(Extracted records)
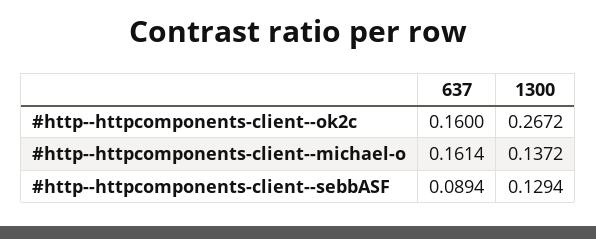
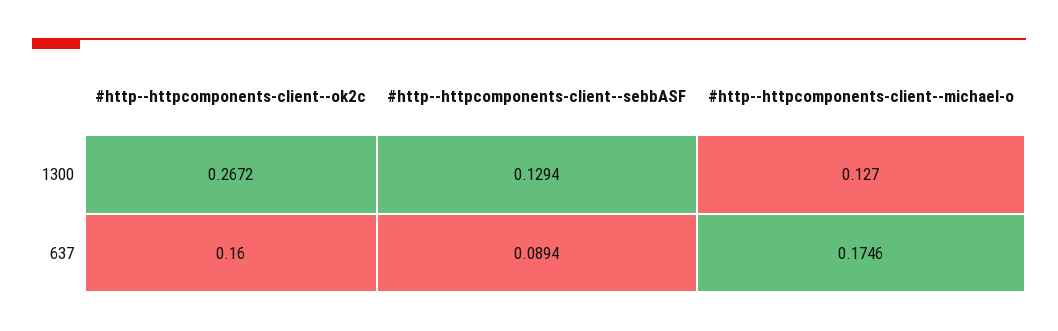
  {
    "637": {
      "#http--httpcomponents-client--ok2c": 0.16,
-     "#http--httpcomponents-client--michael-o": 0.1614,
+     "#http--httpcomponents-client--michael-o": 0.1746,
      "#http--httpcomponents-client--sebbASF": 0.0894
    },
    "1300": {
      "#http--httpcomponents-client--ok2c": 0.2672,
-     "#http--httpcomponents-client--michael-o": 0.1372,
+     "#http--httpcomponents-client--michael-o": 0.127,
      "#http--httpcomponents-client--sebbASF": 0.1294
    }
  }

◆ **JOB ITEM**:
From the records above, copy each line where the word "michael" can be found.

◆ **WORKED SOLUTION**:
-     "#http--httpcomponents-client--michael-o": 0.1614,
+     "#http--httpcomponents-client--michael-o": 0.1746,
-     "#http--httpcomponents-client--michael-o": 0.1372,
+     "#http--httpcomponents-client--michael-o": 0.127,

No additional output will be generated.